◆ **EXERCISE DETAILS**
Set down the data below in full and exactly, minus the pictures.

◆ **INFORMATION SUPPLIED**
>>>
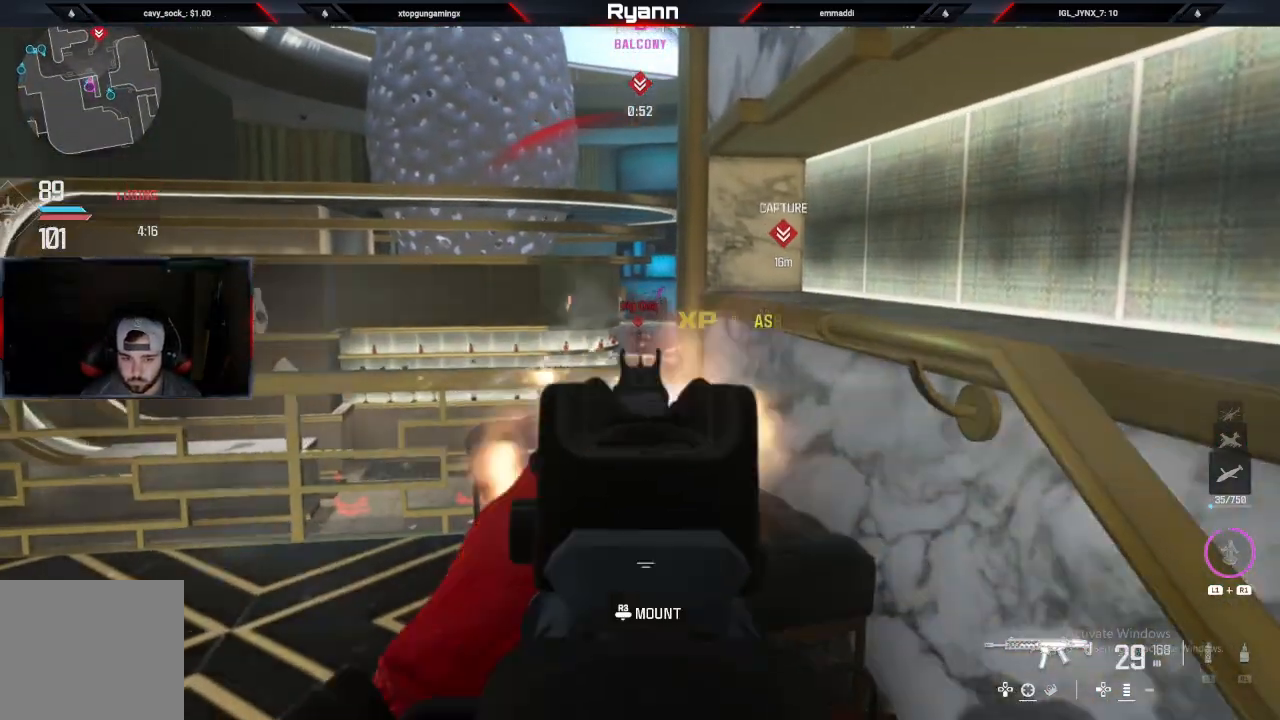
{"dt_ms": 500, "buttons": [], "left_stick": "down-right", "right_stick": "center", "events": [[17, "left_stick", "up-left"], [233, "right_stick", "down-left"], [300, "right_stick", "center"], [317, "left_stick", "down-right"], [350, "L2", "up"], [350, "R2", "up"]]}
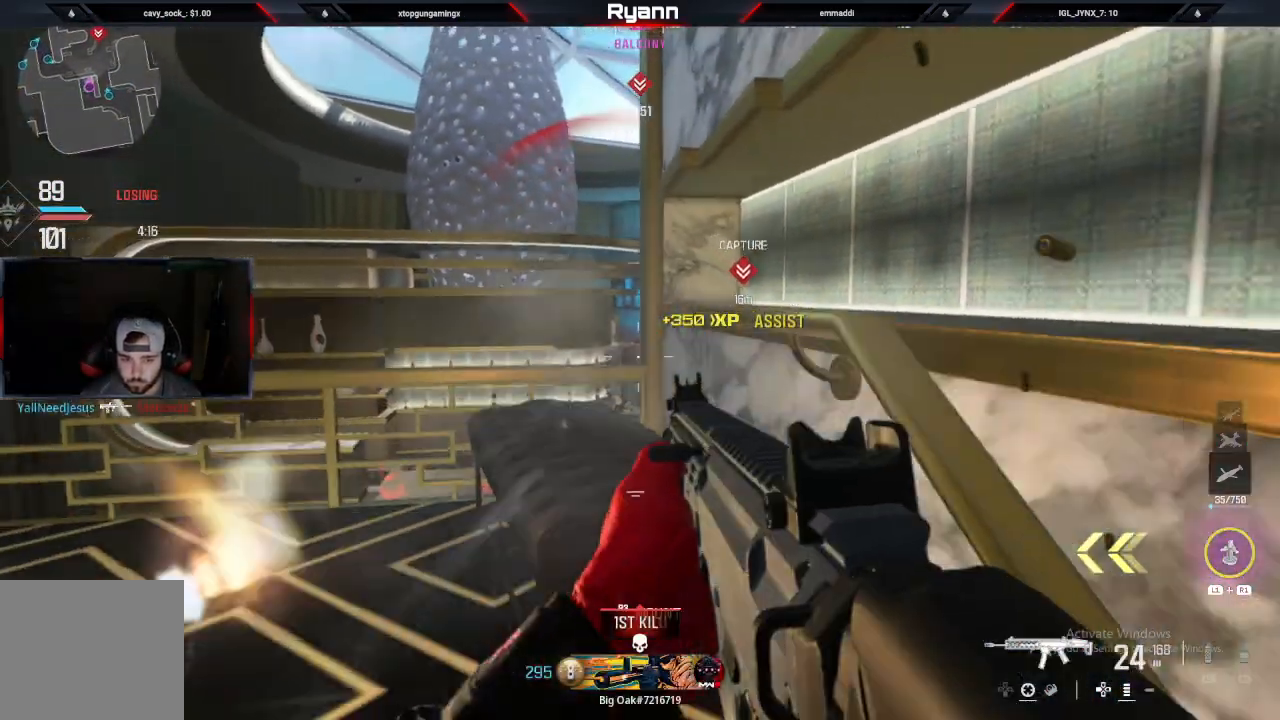
{"dt_ms": 500, "buttons": [], "left_stick": "right", "right_stick": "right"}
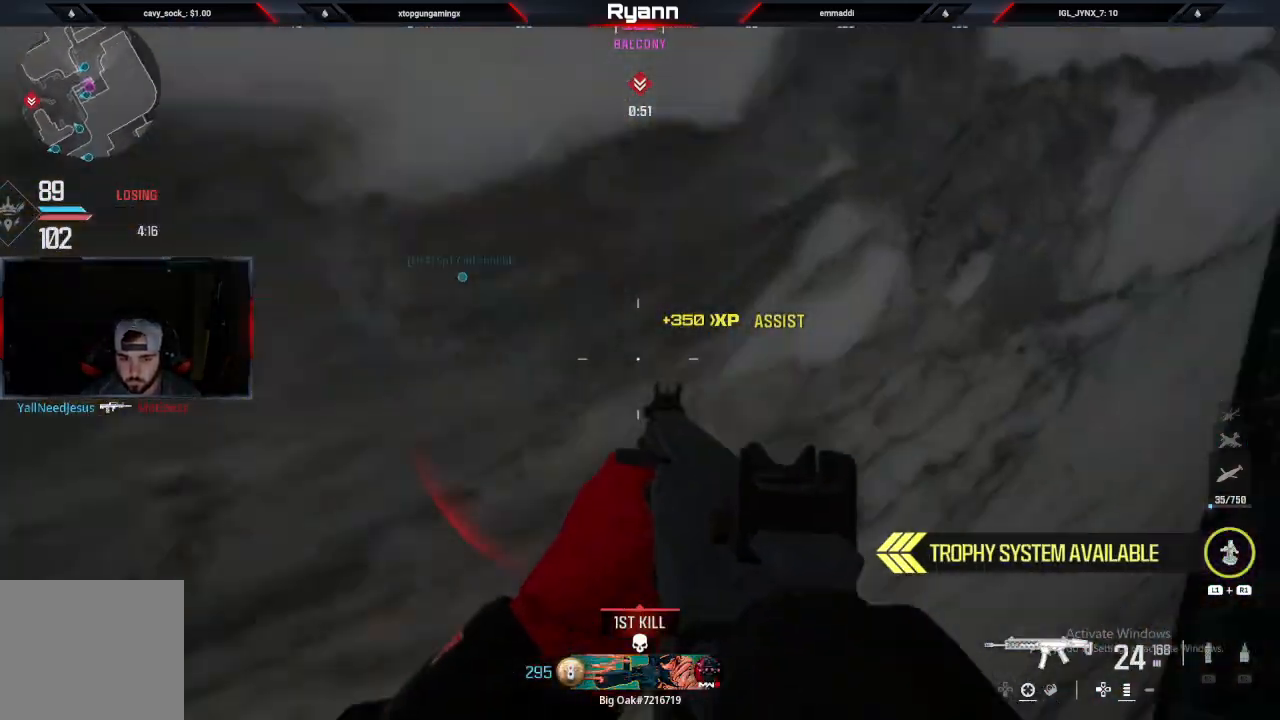
{"dt_ms": 500, "buttons": [], "left_stick": "up-right", "right_stick": "left", "events": [[17, "left_stick", "up-right"], [333, "right_stick", "left"]]}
<<<
◆ **WRITTEN SOLUTION**
{"dt_ms": 500, "buttons": [], "left_stick": "down-right", "right_stick": "center", "events": [[17, "left_stick", "up-left"], [233, "right_stick", "down-left"], [300, "right_stick", "center"], [317, "left_stick", "down-right"], [350, "L2", "up"], [350, "R2", "up"]]}
{"dt_ms": 500, "buttons": [], "left_stick": "right", "right_stick": "right"}
{"dt_ms": 500, "buttons": [], "left_stick": "up-right", "right_stick": "left", "events": [[17, "left_stick", "up-right"], [333, "right_stick", "left"]]}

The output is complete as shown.